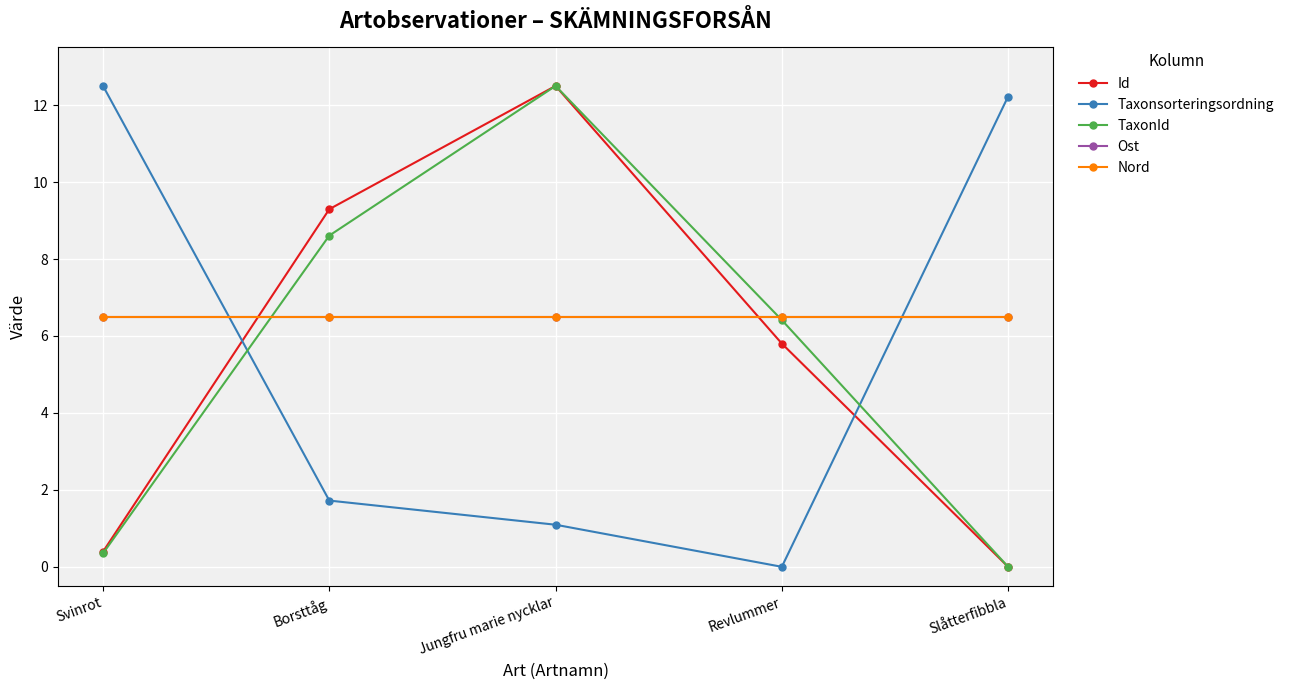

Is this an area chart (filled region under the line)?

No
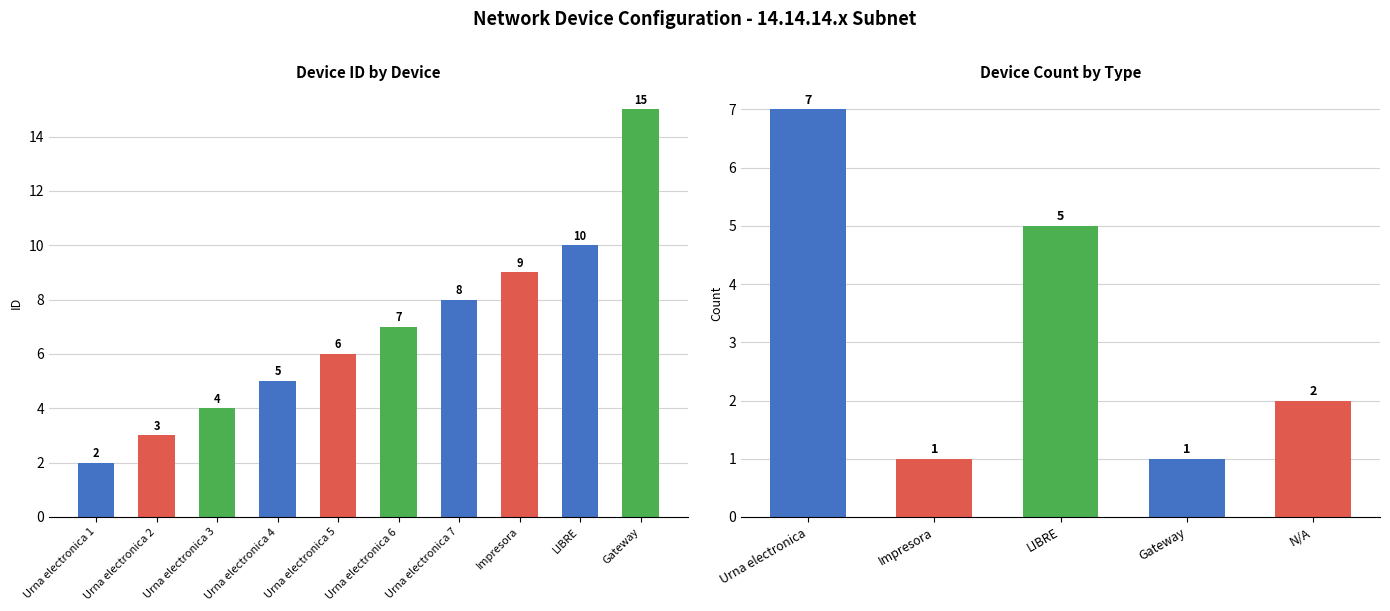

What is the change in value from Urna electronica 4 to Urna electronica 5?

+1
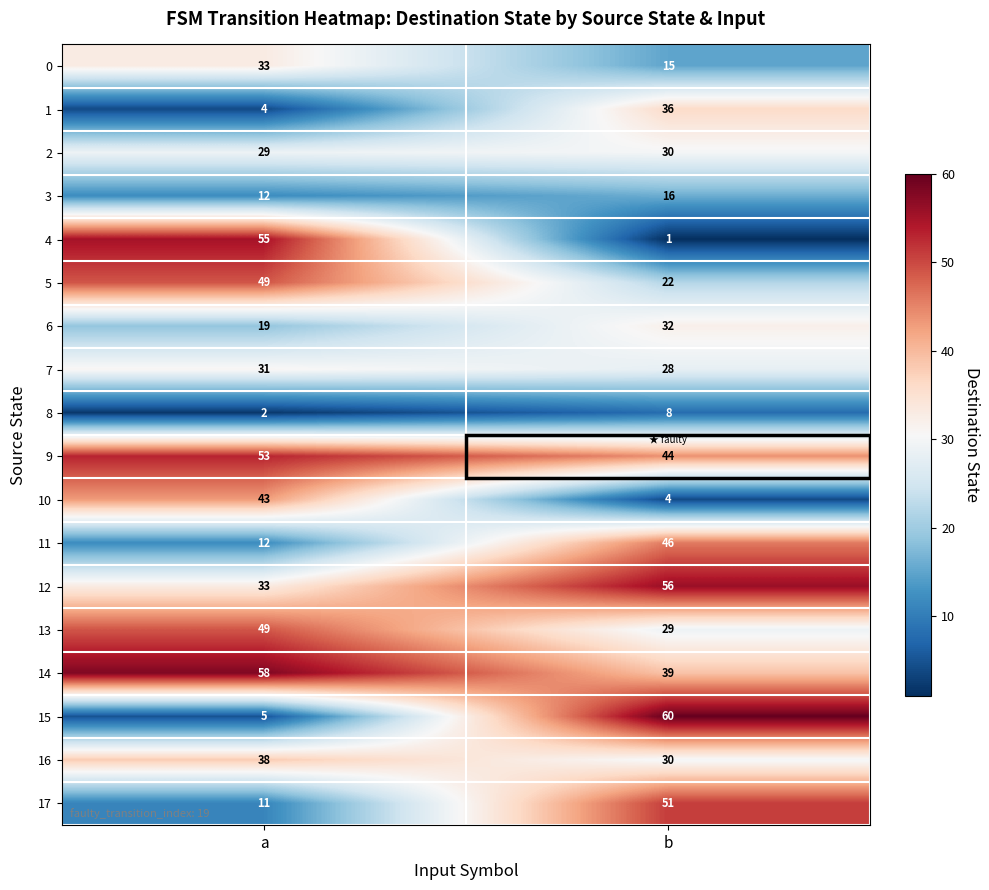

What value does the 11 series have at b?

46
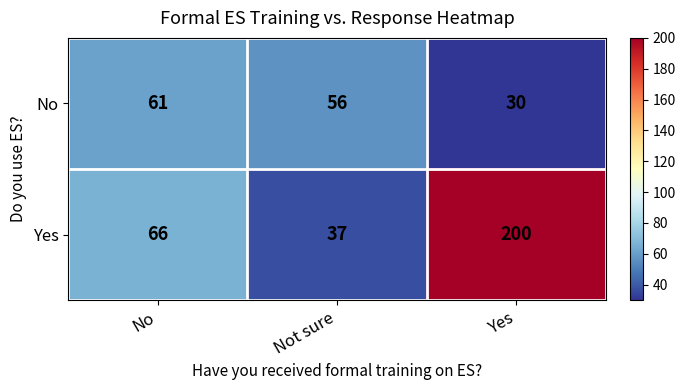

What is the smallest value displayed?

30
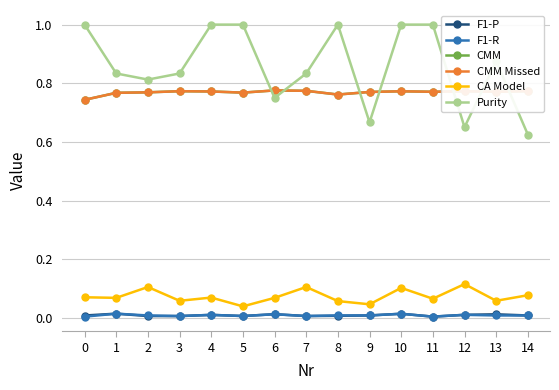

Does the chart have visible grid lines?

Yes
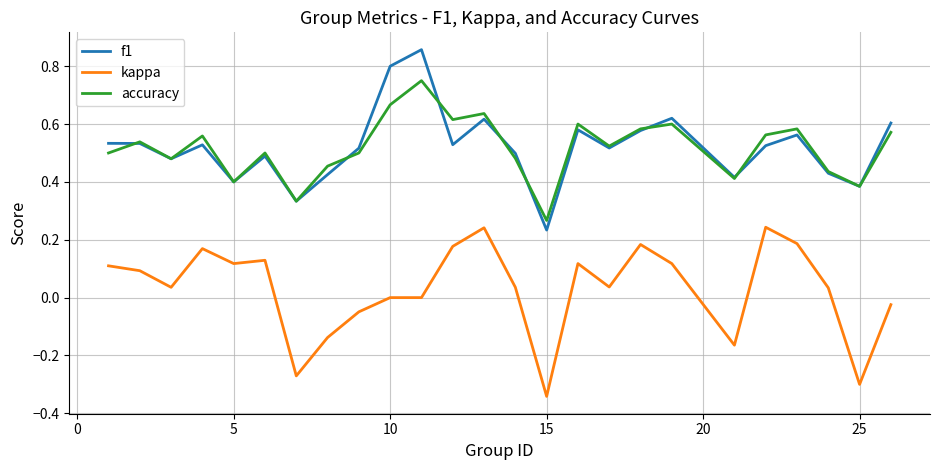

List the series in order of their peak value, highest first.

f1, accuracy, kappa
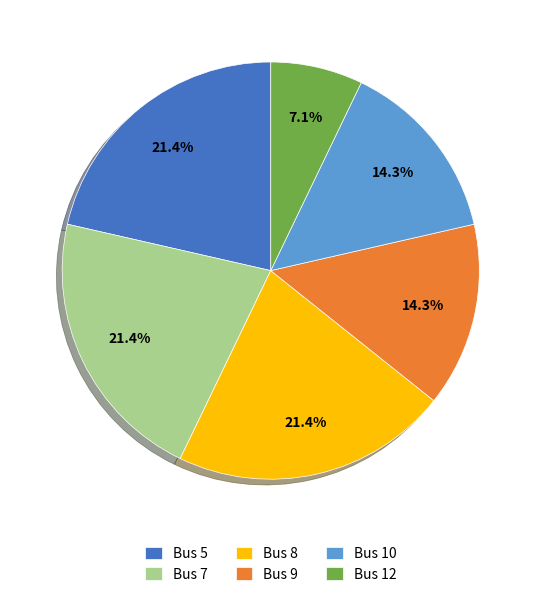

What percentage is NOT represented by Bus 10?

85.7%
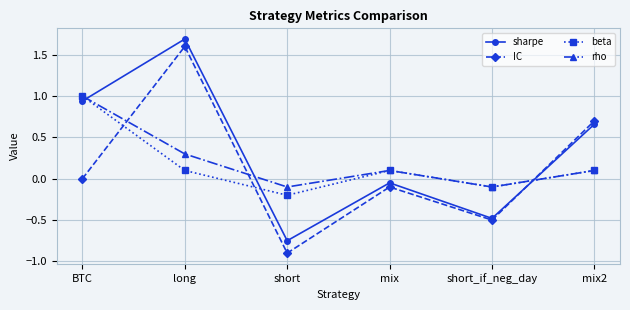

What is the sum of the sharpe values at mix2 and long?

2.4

--

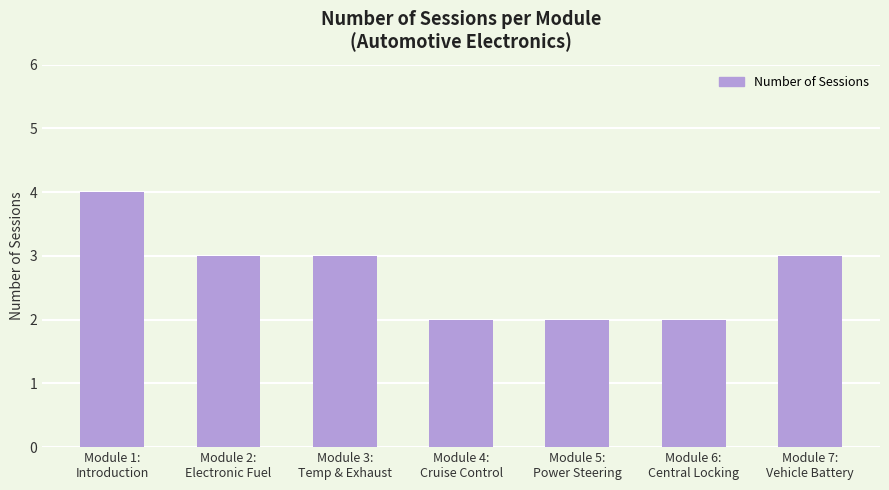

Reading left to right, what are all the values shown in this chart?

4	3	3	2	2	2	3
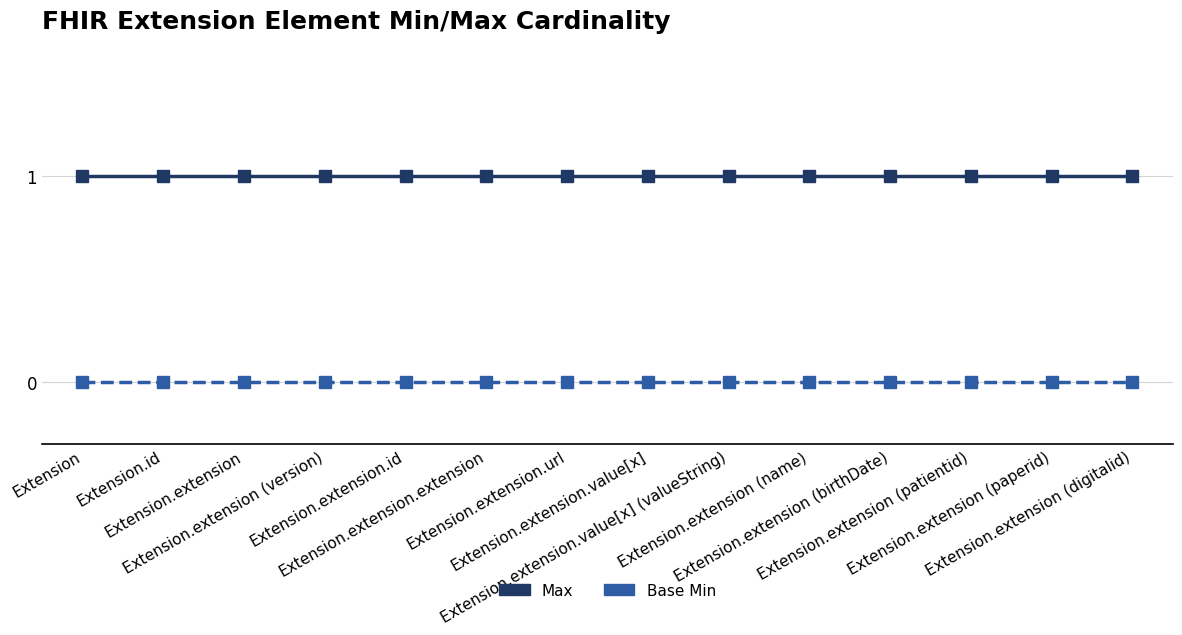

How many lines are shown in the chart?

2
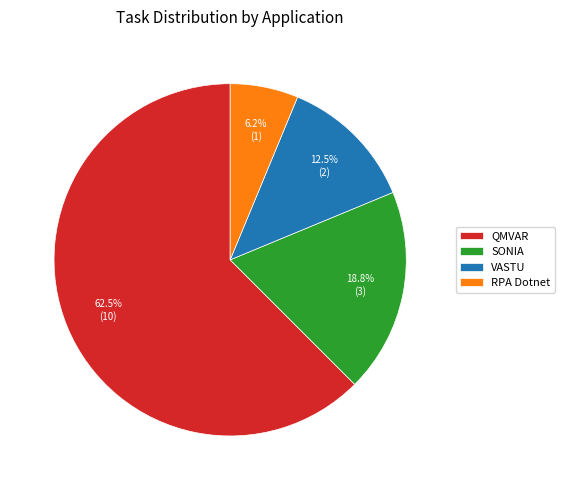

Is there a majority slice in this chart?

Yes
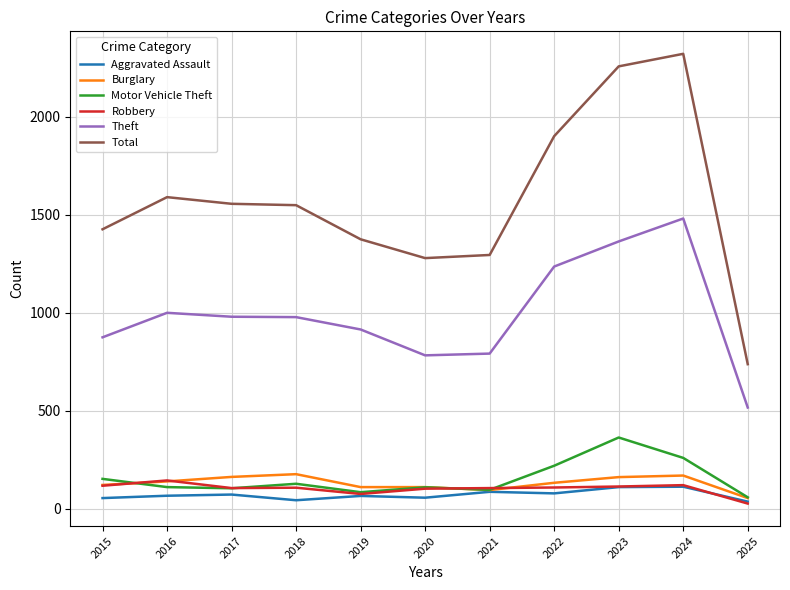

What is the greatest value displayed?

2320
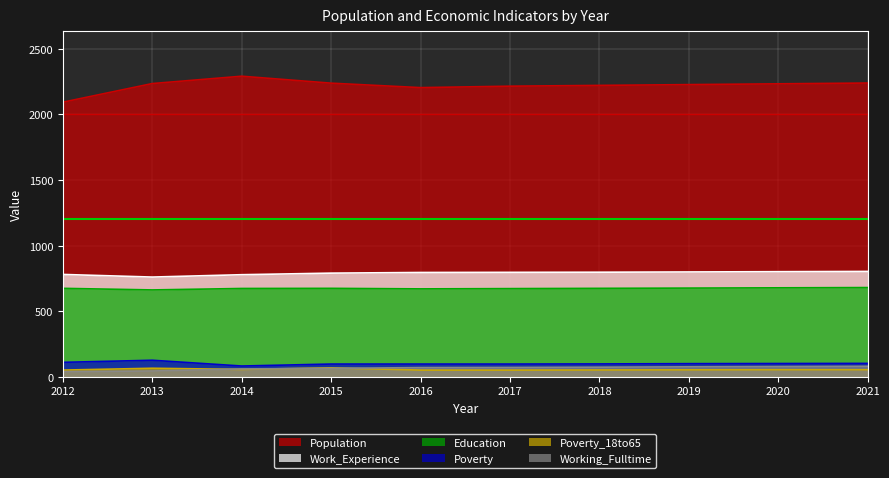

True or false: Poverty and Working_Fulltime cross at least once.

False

- Exercise brief -
Starting with the line containing "Is this an area" and continuing through the line containing "What is the sum", render the records as a JSON list of strings, one string per line, omitting blank lines and the picture lines.

- Written solution -
[
  "Is this an area chart (filled region under the line)?",
  "No",
  "What is the change in value from Urna electronica 4 to Urna electronica 5?",
  "+1",
  "What value does the 11 series have at b?",
  "46",
  "What is the smallest value displayed?",
  "30",
  "Does the chart have visible grid lines?",
  "Yes",
  "List the series in order of their peak value, highest first.",
  "f1, accuracy, kappa",
  "What percentage is NOT represented by Bus 10?",
  "85.7%",
  "What is the sum of the sharpe values at mix2 and long?"
]